Autre priorité, la RSE (responsabilité sociétale des entreprises), qui détermine les préférences des consommateurs. Selon l’Observatoire des marques positives du cabinet Utopies, l’intention d’achat est 2,4 fois plus élevée pour les marques dont l’engagement positif est perçu par les consommateurs. CBA travaille par exemple avec l’enseigne Cojean pour la mise en valeur de ses engagements en termes de traçabilité, de recyclabilité, de suppression du plastique jetable… La nouvelle identité sera révélée cet été. Market Value a signé la première boutique de La Ruche qui dit oui, plateforme alimentaire en circuit court, avec du mobilier réemployé et de l’éclairage LED fourni par Enercoop.

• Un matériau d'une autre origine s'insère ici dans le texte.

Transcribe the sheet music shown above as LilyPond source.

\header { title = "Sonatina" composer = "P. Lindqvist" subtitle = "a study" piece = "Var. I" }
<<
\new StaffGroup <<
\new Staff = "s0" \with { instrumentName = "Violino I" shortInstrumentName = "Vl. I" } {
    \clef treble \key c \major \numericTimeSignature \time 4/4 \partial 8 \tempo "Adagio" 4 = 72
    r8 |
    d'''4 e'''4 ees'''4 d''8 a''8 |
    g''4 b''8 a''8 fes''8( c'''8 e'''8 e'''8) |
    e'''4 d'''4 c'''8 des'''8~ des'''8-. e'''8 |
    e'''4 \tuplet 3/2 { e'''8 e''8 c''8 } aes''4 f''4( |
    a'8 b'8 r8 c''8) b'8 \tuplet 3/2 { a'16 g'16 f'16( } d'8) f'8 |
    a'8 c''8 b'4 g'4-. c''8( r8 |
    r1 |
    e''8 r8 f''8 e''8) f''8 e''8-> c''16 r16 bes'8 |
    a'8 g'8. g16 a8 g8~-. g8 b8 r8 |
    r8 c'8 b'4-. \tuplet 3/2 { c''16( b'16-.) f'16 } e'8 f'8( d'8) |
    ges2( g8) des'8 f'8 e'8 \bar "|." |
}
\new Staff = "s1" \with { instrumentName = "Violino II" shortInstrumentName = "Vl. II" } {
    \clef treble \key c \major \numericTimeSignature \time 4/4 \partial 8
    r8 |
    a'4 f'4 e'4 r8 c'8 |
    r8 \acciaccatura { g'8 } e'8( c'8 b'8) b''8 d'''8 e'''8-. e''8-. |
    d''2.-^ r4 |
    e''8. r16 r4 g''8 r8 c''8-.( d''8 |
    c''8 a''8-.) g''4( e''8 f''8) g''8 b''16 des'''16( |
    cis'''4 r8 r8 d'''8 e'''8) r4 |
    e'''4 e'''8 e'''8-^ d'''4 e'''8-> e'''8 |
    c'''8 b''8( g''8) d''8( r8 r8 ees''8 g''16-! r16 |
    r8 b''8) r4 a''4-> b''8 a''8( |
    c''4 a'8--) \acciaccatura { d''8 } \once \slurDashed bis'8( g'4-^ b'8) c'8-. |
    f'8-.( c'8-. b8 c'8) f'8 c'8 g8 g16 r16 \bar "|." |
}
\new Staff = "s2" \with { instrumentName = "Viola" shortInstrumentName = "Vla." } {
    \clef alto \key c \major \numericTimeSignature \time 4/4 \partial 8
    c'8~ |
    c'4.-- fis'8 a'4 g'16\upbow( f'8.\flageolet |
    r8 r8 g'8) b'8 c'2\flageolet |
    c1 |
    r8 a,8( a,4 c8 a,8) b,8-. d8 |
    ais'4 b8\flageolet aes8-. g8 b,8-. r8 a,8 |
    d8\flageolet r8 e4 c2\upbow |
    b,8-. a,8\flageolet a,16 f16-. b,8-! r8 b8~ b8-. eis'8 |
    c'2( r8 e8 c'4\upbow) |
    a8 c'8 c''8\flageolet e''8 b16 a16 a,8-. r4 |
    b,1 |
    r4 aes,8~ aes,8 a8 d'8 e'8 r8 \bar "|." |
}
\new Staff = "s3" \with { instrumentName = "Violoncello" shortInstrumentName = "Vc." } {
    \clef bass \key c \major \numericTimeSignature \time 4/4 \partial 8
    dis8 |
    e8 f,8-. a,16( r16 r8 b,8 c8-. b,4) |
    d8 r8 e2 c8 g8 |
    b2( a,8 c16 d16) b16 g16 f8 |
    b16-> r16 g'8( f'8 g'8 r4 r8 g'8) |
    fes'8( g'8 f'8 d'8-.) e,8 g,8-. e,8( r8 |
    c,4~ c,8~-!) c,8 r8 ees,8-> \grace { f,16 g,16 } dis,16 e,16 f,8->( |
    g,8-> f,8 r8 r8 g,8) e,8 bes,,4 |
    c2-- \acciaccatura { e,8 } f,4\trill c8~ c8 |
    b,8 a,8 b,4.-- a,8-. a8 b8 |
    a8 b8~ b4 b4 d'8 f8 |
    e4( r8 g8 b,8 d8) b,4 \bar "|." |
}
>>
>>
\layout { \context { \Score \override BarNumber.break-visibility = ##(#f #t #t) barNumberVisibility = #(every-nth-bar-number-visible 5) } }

« En matière de RSE, nous travaillons sur trois axes : l’éco-conception des lieux, les nouveaux usages (réparation, location, recyclage) et le bien-être des salariés. Nous accordons beaucoup plus d’attention aux locaux du personnel », témoigne Philippe de Mareilhac. « Le retail de demain sera engagé et engageant, assure Rémi Le Druillenec, d’Héroïne. Il doit avoir un impact environnemental moins élevé en réduisant l’éclairage, la climatisation, mais il doit aussi montrer les missions de la marque, son ancrage local, ses actions pour l’emploi… » Pour toutes ces raisons, « le distributeur ne doit pas seulement penser à son retour sur investissement mais à son retour sur expérience », ajoute le consultant, ce que confirme Frédéric Messian, président de Lonsdale : « Il ne faut plus parler de points de vente mais de points d’expérience. Ce ne sont pas des lieux purement fonctionnels mais des lieux d’interaction humaine. » Et ce quel que soit le format du magasin : « Les marques doivent réfléchir au sens de leur présence avec d’un côté quelques lieux très spectaculaires et, de l’autre, de multiples points de vente du quotidien », résume Margaux Lhermitte, directrice du pôle retail de CBA.

Designer la distanciation

Pour rassurer les clients, les magasins ont mis en place des solutions de distanciation comme des panneaux de plexiglas, du marquage au sol, du gel hydroalcoolique à l’entrée mais il y a bien peu de design dans tout cela. Certaines agences ont cependant travaillé sur des messages esthétiques, comme Saguez & Partners avec la RATP à destination des usagers et des employés. De son côté, le Studio Jean-Marc Gady a proposé des gestuelles adaptées aux marques de luxe, comme des distributeurs portatifs pour les vendeurs. « C’était une façon de démontrer notre expertise, car il est possible d’apporter de l’émotion même dans un contexte anxiogène », souligne Émilie André, directrice du studio.